Joe Quinn found out that after 100 years of operation, that all five of the S.A. Foster Lumberyards would either be sold or closed, including the Oshkosh, Nebraska lumberyard. The Oshkosh location had been in operation for 65 years, and was where Joe had worked for 34 years, 31 of those years as the manager. Joe contacted his local bank, Nebraska State Bank, to see if this was an opportunity for him to become a business owner and save a business on Main Street in Oshkosh. Nebraska State Bank worked with Rural Development to obtain an 80% guaranteed loan of $81,000 for Joe Quinn to purchase the lumberyard.
While the other Foster locations were not always profitable, under Joe’s management the Oshkosh branch was profitable. In Garden County, where it is said that cows out number people 35+ to 1, Joe listens to the needs of the local farmers and ranchers, adding fence posts, barb wire, fencing panels, tanks, and other ag supplies to the lumber inventory. This makes Heartland Lumber a one-stop shop for many of the customers. Joe is an entrepreneur, always looking for opportunities to keep staff and himself busy and provide additional products/services to the community. The community knows they can call Joe to clean up trees. One building on the lumberyard’s property is set up to chop/split wood. Dead trees equals firewood sold at the store.
In small communities it takes a partnership with the owner and the community to make a business successful.
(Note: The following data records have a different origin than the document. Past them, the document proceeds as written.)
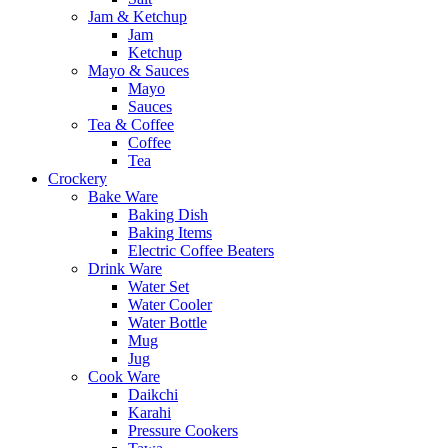
Jam & Ketchup
Jam
Ketchup
Mayo & Sauces
Mayo
Sauces
Tea & Coffee
Coffee
Tea
Crockery
Bake Ware
Baking Dish
Baking Items
Electric Coffee Beaters
Drink Ware
Water Set
Water Cooler
Water Bottle
Mug
Jug
Cook Ware
Daikchi
Karahi
Pressure Cookers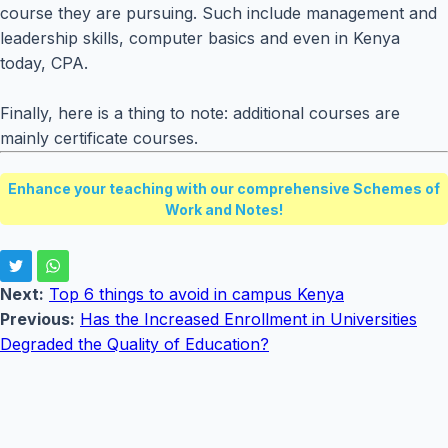
course they are pursuing. Such include management and
leadership skills, computer basics and even in Kenya
today, CPA.
Finally, here is a thing to note: additional courses are
mainly certificate courses.
Enhance your teaching with our comprehensive Schemes of
Work and Notes!
Next:
Top 6 things to avoid in campus Kenya
Previous:
Has the Increased Enrollment in Universities
Degraded the Quality of Education?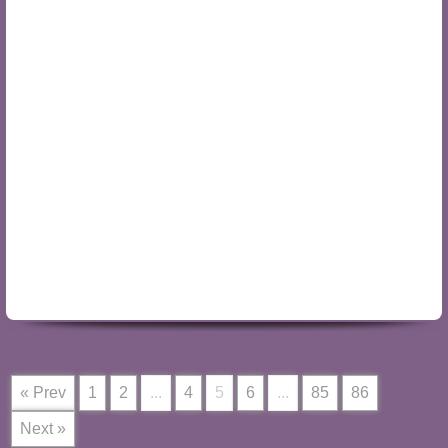
« Prev
1
2
...
4
5
6
...
85
86
Next »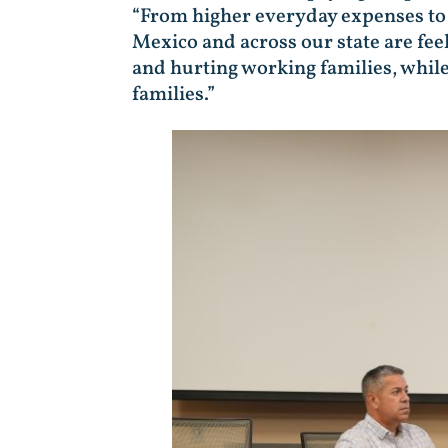
“From higher everyday expenses to 
Mexico and across our state are feel
and hurting working families, while
families.”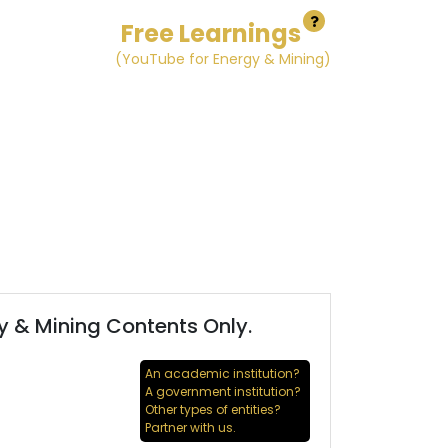
Free Learnings
(YouTube for Energy & Mining)
y & Mining Contents Only.
An academic institution?
A government institution?
Other types of entities?
Partner with us.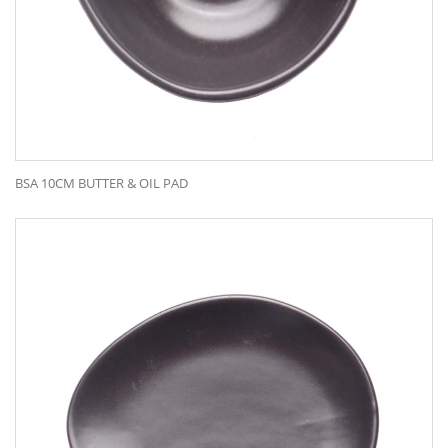
BSA 10CM BUTTER & OIL PAD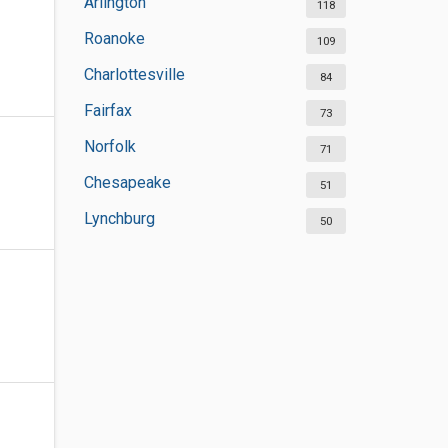
Arlington
118
Roanoke
109
Charlottesville
84
Fairfax
73
Norfolk
71
Chesapeake
51
Lynchburg
50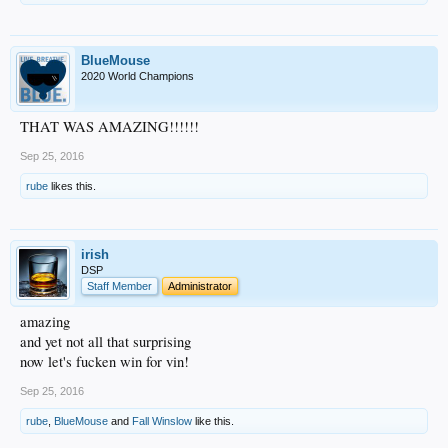
BlueMouse
2020 World Champions
THAT WAS AMAZING!!!!!!
Sep 25, 2016
rube
likes this.
irish
DSP
Staff Member
Administrator
amazing
and yet not all that surprising
now let's fucken win for vin!
Sep 25, 2016
rube
,
BlueMouse
and
Fall Winslow
like this.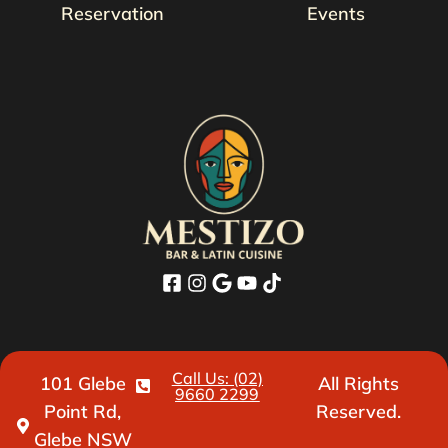
Reservation
Events
Call Us: (02)
101 Glebe
All Rights
9660 2299
Point Rd,
Reserved.
Glebe NSW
The Oshkosh LB840 committee provided funding to Heartland Lumber in the amount of $16,486 to pay for a new computer and accounting/payroll system. Nebraska State Bank provided a non-guaranteed line of credit to fund operating needs and cyclical inventory increases. The collaboration of the city, the lender and Joe Quinn kept a store front open on Main Street and kept two people employed in Oshkosh, Nebraska (population 884).
A significant hailstorm rolled through Oshkosh and the surrounding area breaking out windows on the north side of homes and businesses. Joe opened the lumberyard to supply plywood and other supplies to help the community keep Mother Nature out of buildings. Without the lumberyard, residents would have had to wait until the next day to travel one way 45 or 80 miles to purchase plywood.